SUPPLIED INFORMATION >>
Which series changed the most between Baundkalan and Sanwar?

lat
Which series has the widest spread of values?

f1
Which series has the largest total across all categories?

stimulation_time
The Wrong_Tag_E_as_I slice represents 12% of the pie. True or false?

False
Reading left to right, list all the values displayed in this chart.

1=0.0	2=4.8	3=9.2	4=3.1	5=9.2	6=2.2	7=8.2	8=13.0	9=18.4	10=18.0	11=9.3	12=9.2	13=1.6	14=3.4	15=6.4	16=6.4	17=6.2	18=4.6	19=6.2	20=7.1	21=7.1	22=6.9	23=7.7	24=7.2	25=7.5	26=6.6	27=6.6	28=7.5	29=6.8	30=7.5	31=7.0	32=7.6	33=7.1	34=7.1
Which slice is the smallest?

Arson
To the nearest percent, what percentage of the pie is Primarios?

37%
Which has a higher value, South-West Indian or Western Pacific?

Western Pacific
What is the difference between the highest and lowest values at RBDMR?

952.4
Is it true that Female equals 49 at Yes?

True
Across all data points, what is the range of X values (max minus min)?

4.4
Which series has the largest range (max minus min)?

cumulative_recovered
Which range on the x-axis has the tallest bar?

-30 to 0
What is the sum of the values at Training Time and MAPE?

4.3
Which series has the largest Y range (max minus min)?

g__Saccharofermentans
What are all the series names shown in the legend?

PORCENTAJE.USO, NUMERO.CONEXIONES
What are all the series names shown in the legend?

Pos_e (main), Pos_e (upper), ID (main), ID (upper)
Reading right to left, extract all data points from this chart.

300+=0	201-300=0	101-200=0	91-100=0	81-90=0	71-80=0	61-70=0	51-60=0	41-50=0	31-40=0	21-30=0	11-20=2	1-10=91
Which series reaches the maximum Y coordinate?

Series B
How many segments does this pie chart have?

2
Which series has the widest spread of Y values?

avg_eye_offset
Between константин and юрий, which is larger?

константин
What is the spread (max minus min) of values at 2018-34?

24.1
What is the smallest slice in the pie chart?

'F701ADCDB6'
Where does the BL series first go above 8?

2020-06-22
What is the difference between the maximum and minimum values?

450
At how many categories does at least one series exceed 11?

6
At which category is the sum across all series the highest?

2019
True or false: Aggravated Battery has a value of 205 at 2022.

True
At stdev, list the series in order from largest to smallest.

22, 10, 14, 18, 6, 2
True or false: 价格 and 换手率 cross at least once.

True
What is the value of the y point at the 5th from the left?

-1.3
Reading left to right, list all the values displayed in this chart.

EXERCISE OBJECTIVE >>
Copy out every one of the lines above word for word, leaving none out.

FINAL ANSWER >>
Which series changed the most between Baundkalan and Sanwar?

lat
Which series has the widest spread of values?

f1
Which series has the largest total across all categories?

stimulation_time
The Wrong_Tag_E_as_I slice represents 12% of the pie. True or false?

False
Reading left to right, list all the values displayed in this chart.

1=0.0	2=4.8	3=9.2	4=3.1	5=9.2	6=2.2	7=8.2	8=13.0	9=18.4	10=18.0	11=9.3	12=9.2	13=1.6	14=3.4	15=6.4	16=6.4	17=6.2	18=4.6	19=6.2	20=7.1	21=7.1	22=6.9	23=7.7	24=7.2	25=7.5	26=6.6	27=6.6	28=7.5	29=6.8	30=7.5	31=7.0	32=7.6	33=7.1	34=7.1
Which slice is the smallest?

Arson
To the nearest percent, what percentage of the pie is Primarios?

37%
Which has a higher value, South-West Indian or Western Pacific?

Western Pacific
What is the difference between the highest and lowest values at RBDMR?

952.4
Is it true that Female equals 49 at Yes?

True
Across all data points, what is the range of X values (max minus min)?

4.4
Which series has the largest range (max minus min)?

cumulative_recovered
Which range on the x-axis has the tallest bar?

-30 to 0
What is the sum of the values at Training Time and MAPE?

4.3
Which series has the largest Y range (max minus min)?

g__Saccharofermentans
What are all the series names shown in the legend?

PORCENTAJE.USO, NUMERO.CONEXIONES
What are all the series names shown in the legend?

Pos_e (main), Pos_e (upper), ID (main), ID (upper)
Reading right to left, extract all data points from this chart.

300+=0	201-300=0	101-200=0	91-100=0	81-90=0	71-80=0	61-70=0	51-60=0	41-50=0	31-40=0	21-30=0	11-20=2	1-10=91
Which series reaches the maximum Y coordinate?

Series B
How many segments does this pie chart have?

2
Which series has the widest spread of Y values?

avg_eye_offset
Between константин and юрий, which is larger?

константин
What is the spread (max minus min) of values at 2018-34?

24.1
What is the smallest slice in the pie chart?

'F701ADCDB6'
Where does the BL series first go above 8?

2020-06-22
What is the difference between the maximum and minimum values?

450
At how many categories does at least one series exceed 11?

6
At which category is the sum across all series the highest?

2019
True or false: Aggravated Battery has a value of 205 at 2022.

True
At stdev, list the series in order from largest to smallest.

22, 10, 14, 18, 6, 2
True or false: 价格 and 换手率 cross at least once.

True
What is the value of the y point at the 5th from the left?

-1.3
Reading left to right, list all the values displayed in this chart.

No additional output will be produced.